Stored records:
┄┄┄┄┄┄┄┄┄┄┄┄┄┄┄┄┄┄┄┄

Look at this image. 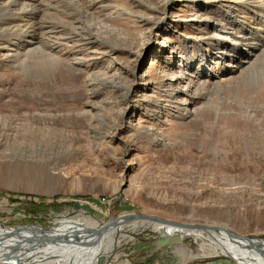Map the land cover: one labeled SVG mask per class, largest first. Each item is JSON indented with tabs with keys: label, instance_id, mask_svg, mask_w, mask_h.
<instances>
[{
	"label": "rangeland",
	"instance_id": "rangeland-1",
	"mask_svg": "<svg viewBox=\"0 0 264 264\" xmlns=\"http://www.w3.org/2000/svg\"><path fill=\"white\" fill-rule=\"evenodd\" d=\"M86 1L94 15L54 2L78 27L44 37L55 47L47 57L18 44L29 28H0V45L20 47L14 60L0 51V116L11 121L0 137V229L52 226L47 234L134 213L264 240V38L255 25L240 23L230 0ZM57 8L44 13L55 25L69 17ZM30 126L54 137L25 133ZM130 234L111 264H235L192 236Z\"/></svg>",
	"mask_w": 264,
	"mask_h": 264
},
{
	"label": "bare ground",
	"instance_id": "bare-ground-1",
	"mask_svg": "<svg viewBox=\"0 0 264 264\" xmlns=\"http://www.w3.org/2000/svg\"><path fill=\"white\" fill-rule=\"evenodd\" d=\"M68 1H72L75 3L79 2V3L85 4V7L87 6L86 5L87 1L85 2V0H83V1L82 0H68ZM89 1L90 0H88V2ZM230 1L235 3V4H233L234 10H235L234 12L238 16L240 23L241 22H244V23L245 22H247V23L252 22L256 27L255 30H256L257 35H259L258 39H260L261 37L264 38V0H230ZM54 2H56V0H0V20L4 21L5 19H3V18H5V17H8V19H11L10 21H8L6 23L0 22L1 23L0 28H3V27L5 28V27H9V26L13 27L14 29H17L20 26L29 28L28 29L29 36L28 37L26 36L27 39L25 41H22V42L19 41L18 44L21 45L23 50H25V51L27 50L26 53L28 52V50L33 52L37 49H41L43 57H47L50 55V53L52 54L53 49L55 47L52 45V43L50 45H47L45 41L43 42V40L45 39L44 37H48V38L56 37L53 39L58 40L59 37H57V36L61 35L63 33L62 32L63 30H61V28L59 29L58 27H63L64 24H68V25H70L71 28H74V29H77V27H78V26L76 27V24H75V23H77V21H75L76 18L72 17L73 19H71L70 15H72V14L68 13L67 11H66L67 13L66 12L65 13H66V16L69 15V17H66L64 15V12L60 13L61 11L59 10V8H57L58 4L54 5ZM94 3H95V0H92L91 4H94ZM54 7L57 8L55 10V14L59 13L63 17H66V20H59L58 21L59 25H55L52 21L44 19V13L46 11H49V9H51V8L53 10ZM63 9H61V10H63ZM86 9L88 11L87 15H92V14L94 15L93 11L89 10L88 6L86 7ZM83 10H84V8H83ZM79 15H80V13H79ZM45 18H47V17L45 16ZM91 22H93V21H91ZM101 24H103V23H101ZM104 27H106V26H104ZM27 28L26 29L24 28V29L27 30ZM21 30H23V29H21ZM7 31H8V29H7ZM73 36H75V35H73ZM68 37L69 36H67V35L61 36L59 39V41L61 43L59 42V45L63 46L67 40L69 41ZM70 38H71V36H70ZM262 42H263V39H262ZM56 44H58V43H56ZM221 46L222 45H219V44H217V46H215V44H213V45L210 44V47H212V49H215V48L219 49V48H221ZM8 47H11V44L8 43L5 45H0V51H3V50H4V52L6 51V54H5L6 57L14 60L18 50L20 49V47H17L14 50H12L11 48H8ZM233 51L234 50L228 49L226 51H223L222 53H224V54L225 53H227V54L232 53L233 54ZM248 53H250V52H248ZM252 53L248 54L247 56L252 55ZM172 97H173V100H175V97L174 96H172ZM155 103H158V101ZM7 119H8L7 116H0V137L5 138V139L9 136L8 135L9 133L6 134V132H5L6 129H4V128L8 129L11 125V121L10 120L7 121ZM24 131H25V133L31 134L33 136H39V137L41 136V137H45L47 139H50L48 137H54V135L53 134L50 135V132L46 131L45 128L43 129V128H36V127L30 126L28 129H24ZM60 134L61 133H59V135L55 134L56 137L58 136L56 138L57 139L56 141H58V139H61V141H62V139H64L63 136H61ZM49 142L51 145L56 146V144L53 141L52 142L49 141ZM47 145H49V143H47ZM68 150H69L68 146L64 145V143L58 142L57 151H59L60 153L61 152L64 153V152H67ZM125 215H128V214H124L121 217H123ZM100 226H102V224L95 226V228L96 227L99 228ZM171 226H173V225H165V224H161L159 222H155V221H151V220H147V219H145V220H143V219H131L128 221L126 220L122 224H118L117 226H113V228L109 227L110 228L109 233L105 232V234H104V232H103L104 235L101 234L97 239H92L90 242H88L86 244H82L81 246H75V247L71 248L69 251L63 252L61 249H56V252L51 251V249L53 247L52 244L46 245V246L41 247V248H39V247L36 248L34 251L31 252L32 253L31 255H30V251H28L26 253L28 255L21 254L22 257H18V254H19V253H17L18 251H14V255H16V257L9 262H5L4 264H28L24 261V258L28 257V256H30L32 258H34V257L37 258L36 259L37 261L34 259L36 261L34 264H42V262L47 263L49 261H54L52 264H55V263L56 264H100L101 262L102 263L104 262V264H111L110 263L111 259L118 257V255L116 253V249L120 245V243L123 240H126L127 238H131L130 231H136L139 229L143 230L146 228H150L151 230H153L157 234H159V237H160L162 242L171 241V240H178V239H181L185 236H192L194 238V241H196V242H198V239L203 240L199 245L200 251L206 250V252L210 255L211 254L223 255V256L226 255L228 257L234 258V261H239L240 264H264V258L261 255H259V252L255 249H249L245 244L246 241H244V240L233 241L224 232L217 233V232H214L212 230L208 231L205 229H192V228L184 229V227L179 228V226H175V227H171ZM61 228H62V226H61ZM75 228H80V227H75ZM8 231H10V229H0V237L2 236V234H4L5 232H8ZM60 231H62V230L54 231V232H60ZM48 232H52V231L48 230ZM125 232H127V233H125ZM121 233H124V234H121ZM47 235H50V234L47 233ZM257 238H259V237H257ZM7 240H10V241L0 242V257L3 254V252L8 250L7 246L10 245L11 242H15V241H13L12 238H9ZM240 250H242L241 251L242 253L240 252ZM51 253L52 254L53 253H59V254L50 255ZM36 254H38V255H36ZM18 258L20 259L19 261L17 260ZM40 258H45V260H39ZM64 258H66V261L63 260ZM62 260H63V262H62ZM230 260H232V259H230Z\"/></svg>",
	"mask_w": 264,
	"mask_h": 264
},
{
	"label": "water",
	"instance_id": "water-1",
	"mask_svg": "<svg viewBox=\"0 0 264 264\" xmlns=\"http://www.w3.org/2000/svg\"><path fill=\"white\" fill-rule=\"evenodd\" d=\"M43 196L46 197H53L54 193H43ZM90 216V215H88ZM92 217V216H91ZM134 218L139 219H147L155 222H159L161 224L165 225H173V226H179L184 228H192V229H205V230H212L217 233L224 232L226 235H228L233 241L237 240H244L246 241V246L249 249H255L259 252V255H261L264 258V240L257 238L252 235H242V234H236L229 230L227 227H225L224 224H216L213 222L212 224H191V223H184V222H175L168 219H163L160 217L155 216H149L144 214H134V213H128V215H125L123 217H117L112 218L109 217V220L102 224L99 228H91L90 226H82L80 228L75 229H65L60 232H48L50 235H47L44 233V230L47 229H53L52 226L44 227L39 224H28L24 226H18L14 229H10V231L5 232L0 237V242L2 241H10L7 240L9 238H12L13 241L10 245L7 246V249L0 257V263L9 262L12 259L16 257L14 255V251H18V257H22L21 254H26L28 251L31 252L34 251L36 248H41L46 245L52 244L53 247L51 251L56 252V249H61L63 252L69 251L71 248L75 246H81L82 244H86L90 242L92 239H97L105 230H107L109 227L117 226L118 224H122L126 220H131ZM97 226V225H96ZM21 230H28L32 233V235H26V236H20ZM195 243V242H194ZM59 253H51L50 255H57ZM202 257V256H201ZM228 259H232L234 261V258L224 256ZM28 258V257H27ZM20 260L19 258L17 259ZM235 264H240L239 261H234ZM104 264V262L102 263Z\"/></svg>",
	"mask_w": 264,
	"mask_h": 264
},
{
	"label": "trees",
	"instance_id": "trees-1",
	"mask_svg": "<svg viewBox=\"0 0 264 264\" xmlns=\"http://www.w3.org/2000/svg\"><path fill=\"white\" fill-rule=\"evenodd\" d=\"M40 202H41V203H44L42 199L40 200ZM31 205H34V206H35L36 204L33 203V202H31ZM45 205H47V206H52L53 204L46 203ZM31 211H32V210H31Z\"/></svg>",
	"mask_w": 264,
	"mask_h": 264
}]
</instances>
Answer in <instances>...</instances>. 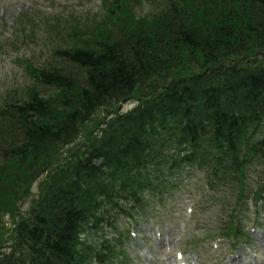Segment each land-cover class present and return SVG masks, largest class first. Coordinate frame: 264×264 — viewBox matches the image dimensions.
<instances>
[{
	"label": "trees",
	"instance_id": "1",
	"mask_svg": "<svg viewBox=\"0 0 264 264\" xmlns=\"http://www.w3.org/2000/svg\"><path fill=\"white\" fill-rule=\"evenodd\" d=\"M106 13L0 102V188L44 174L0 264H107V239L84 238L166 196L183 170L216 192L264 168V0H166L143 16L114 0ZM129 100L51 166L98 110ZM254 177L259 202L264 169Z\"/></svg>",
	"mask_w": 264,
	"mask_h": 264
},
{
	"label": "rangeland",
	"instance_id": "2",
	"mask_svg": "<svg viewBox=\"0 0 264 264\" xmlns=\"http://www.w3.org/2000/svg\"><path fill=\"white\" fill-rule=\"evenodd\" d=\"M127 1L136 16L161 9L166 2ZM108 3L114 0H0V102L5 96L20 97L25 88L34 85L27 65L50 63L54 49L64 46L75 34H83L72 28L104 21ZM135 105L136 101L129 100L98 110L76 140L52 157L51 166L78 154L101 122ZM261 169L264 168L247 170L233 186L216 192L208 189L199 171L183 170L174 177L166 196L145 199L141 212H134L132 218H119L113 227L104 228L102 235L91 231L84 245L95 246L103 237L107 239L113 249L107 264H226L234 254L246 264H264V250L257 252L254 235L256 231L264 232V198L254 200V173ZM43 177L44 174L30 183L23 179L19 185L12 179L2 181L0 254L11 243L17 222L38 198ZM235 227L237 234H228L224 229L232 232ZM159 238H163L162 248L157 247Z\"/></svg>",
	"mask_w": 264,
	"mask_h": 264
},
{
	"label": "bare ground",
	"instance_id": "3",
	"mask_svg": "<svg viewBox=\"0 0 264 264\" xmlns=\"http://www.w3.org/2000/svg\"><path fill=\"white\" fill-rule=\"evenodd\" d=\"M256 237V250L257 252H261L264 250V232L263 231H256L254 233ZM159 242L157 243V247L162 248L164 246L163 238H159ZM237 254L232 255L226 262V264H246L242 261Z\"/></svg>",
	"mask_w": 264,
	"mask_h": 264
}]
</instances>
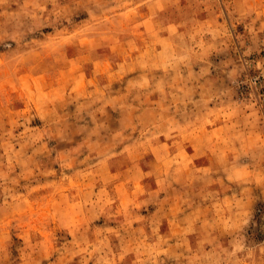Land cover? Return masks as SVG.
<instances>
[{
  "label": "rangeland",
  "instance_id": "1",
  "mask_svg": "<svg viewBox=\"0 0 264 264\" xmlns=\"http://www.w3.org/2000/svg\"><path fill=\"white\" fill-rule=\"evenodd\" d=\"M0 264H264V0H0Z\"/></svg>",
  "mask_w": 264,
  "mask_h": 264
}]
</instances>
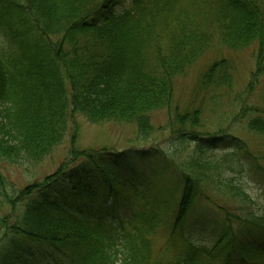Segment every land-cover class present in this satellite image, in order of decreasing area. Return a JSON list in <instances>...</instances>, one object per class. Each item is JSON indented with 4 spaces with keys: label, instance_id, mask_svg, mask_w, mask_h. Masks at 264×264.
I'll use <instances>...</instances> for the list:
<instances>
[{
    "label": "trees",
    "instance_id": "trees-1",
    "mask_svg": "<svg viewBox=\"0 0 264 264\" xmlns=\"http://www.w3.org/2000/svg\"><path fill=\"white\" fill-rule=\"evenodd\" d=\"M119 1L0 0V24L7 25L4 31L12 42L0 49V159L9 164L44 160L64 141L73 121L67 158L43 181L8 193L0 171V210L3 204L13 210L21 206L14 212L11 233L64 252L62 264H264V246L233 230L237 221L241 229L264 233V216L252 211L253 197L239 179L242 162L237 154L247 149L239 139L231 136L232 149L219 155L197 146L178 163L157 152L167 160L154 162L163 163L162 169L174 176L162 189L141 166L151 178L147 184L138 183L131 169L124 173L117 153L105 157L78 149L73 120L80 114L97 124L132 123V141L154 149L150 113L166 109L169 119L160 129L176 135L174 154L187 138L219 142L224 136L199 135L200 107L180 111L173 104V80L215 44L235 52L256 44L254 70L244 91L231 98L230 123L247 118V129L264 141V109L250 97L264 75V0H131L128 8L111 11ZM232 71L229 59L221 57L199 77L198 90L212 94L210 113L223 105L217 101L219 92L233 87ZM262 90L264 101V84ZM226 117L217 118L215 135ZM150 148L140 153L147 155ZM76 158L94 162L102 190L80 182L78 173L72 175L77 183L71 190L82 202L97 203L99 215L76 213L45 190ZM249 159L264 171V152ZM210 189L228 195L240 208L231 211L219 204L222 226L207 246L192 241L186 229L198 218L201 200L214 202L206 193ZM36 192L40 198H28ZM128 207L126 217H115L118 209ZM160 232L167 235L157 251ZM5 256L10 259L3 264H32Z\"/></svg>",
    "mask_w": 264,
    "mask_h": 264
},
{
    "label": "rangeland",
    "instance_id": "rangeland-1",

┄┄┄┄┄┄┄┄┄┄┄┄┄┄┄┄┄┄┄┄

● **YOUR GOAL**:
State how many lines of the records contain the string "trees", with case taken into account. Give only the number.

● **COMPLETED EXERCISE**:
5